§ **Text block**:

This summer, SGPIA and the International Field Program office launched a Correspondents program! The premise is simple – a student participating in each IFP and Studio field site has been selected to be the eyes and ears on the ground, reporting back to SGPIA in the form of blog posts, photo essays, or multi-media posts about their experience. Each summer, students conduct independent research, contribute to the vital work of local non-profits, NGOs and government agencies, all the while gaining invaluable international experience. The IFP and Studio programs, unique to SGPIA, ensure that our graduates get a taste of international fieldwork, navigate cross-cultural cooperation, and even build some solid language skills. This summer, students are living, working, and learning in Argentina, the Balkans, Colombia, Cuba, Ethiopia, and South Africa. The Correspondents program allows the SGPIA community back at home, or off on their own summer adventures, to keep up with the program and learn about the work being done.
For example, students in Argentina are conducting independent research while also working on a group project. Correspondent Ismelka Gomez is focusing her research on the abortion legalization campaign, which reached a fever pitch earlier this June when a national referendum showed public support for legalized abortion. Her second post took us inside a manifestacion in favor of legalization, a celebration of food, dancing, and politics.

(Landmark coordinate records)

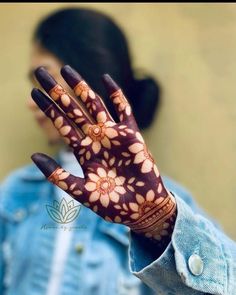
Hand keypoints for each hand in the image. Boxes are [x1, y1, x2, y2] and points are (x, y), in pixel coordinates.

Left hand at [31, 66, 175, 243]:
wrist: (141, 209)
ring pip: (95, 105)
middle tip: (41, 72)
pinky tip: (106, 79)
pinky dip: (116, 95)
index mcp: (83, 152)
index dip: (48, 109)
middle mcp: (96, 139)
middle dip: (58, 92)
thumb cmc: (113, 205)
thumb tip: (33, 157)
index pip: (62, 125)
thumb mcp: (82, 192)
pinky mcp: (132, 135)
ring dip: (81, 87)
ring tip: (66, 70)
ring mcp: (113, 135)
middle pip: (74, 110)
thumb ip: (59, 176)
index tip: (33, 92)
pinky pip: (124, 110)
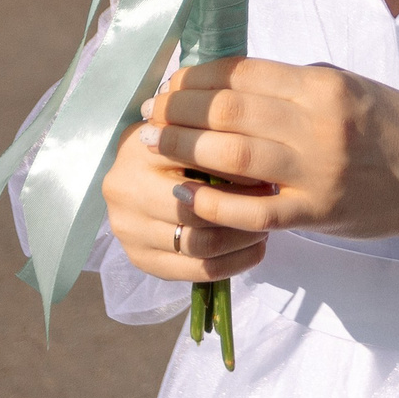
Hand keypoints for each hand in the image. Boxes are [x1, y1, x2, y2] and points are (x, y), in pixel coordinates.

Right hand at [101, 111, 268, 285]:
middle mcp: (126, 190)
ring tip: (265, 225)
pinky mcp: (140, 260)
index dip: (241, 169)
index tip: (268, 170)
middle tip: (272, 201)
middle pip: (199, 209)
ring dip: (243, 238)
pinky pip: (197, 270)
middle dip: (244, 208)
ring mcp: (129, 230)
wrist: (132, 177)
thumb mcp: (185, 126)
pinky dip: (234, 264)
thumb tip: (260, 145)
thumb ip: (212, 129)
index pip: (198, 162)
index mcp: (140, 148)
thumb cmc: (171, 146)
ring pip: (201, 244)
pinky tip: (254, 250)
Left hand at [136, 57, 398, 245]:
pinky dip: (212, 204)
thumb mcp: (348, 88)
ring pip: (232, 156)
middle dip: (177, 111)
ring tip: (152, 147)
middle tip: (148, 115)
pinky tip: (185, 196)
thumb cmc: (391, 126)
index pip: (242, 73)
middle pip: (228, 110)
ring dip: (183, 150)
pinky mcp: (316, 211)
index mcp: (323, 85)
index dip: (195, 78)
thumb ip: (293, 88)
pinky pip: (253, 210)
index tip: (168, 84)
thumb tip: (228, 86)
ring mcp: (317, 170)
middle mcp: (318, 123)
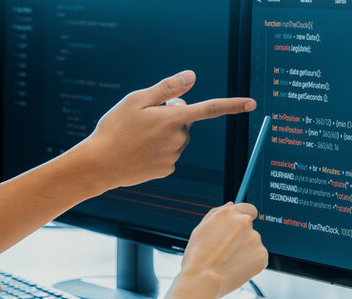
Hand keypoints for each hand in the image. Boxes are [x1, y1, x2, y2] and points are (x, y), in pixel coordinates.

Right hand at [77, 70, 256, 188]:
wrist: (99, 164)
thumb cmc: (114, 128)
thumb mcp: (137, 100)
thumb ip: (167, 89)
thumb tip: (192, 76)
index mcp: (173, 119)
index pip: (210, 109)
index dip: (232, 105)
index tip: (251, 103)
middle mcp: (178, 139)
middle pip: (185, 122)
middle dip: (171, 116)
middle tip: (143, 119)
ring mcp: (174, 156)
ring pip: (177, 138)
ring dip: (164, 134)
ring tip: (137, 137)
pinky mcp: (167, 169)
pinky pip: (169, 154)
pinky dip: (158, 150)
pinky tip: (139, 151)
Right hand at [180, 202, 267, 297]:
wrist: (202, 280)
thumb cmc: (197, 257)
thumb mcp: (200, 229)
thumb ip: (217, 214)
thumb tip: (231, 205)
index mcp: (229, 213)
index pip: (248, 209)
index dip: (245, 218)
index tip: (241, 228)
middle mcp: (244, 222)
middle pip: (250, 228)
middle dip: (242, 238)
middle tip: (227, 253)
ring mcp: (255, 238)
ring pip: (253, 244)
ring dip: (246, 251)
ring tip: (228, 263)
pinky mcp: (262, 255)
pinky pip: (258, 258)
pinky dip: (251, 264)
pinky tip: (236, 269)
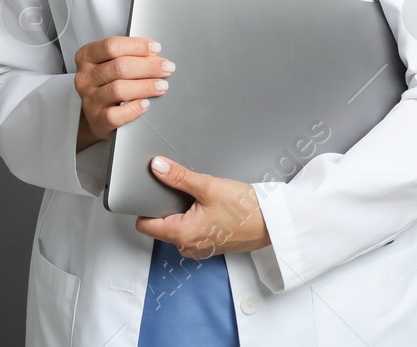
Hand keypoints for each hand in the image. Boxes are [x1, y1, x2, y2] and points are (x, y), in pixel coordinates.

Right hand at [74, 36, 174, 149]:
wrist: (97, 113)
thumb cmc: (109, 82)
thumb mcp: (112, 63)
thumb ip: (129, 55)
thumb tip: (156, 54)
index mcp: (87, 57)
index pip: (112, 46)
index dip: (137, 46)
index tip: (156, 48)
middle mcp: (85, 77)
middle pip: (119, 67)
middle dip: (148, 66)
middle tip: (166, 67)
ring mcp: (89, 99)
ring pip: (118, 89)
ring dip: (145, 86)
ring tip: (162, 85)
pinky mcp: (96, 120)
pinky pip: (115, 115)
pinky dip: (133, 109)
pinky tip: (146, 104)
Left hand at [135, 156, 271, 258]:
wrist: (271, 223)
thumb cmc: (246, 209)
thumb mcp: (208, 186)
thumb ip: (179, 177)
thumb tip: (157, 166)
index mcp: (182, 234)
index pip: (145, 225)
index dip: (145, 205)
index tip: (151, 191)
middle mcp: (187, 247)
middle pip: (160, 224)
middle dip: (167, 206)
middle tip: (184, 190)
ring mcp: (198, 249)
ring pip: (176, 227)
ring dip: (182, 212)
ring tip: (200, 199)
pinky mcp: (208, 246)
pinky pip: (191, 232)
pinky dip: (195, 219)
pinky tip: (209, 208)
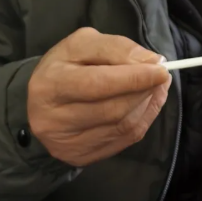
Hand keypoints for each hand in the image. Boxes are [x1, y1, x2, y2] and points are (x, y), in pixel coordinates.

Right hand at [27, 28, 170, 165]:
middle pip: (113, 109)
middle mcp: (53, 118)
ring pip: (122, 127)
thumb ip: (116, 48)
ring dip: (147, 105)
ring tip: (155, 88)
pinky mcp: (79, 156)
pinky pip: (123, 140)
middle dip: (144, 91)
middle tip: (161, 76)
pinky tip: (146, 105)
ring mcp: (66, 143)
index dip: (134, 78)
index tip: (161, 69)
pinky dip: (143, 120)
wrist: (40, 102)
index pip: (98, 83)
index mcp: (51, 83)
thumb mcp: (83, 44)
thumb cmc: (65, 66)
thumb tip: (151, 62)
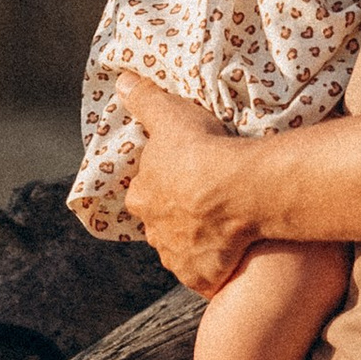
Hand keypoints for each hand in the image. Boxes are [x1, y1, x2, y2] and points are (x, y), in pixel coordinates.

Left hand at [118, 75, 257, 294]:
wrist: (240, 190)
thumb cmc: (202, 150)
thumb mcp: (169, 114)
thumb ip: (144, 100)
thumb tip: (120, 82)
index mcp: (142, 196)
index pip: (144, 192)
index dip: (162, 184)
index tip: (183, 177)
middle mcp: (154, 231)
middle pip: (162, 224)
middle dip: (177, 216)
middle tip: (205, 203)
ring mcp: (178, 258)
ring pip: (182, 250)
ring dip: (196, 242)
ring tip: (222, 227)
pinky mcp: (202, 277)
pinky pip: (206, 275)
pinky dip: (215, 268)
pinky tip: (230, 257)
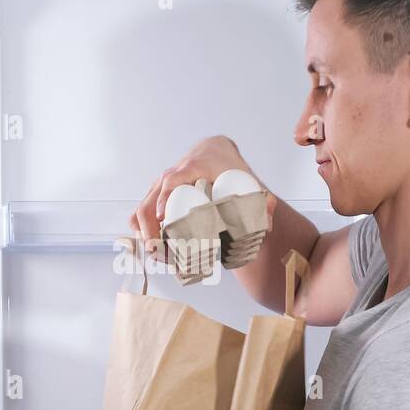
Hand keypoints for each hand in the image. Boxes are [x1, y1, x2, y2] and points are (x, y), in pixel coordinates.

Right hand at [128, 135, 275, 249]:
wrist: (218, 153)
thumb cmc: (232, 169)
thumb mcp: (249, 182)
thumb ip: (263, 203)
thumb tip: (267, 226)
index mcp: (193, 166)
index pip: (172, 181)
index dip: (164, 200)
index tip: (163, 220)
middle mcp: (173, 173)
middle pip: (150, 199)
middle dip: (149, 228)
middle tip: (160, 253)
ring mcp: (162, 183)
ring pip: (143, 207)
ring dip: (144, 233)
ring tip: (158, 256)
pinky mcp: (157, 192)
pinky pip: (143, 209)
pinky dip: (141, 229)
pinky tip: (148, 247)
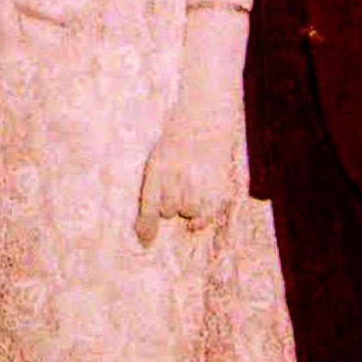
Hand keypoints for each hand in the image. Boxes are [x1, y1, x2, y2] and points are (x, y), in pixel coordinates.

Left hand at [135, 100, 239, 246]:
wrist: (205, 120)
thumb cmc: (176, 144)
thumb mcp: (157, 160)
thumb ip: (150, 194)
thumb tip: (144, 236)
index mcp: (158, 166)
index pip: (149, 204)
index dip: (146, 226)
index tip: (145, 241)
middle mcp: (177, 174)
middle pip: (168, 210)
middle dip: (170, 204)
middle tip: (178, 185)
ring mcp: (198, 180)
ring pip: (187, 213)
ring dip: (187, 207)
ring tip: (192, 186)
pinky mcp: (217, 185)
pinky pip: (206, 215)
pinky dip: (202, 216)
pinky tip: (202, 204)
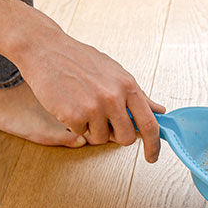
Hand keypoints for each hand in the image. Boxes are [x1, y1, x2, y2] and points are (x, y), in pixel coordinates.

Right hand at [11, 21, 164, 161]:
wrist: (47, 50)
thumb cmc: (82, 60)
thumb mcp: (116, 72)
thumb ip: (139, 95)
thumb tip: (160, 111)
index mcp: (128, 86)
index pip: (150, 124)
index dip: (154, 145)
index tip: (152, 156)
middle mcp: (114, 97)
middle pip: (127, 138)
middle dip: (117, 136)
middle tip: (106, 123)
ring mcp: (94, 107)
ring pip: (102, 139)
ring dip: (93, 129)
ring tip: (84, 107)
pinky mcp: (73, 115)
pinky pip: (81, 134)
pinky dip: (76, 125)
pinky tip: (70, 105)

§ **Brief**:
Extract the full text about the SGPIA Correspondents program, word for word. You won't need the records for anything here.

§ **Solution to the problem**:
This summer, SGPIA and the International Field Program office launched a Correspondents program! The premise is simple – a student participating in each IFP and Studio field site has been selected to be the eyes and ears on the ground, reporting back to SGPIA in the form of blog posts, photo essays, or multi-media posts about their experience. Each summer, students conduct independent research, contribute to the vital work of local non-profits, NGOs and government agencies, all the while gaining invaluable international experience. The IFP and Studio programs, unique to SGPIA, ensure that our graduates get a taste of international fieldwork, navigate cross-cultural cooperation, and even build some solid language skills. This summer, students are living, working, and learning in Argentina, the Balkans, Colombia, Cuba, Ethiopia, and South Africa. The Correspondents program allows the SGPIA community back at home, or off on their own summer adventures, to keep up with the program and learn about the work being done.
For example, students in Argentina are conducting independent research while also working on a group project. Correspondent Ismelka Gomez is focusing her research on the abortion legalization campaign, which reached a fever pitch earlier this June when a national referendum showed public support for legalized abortion. Her second post took us inside a manifestacion in favor of legalization, a celebration of food, dancing, and politics.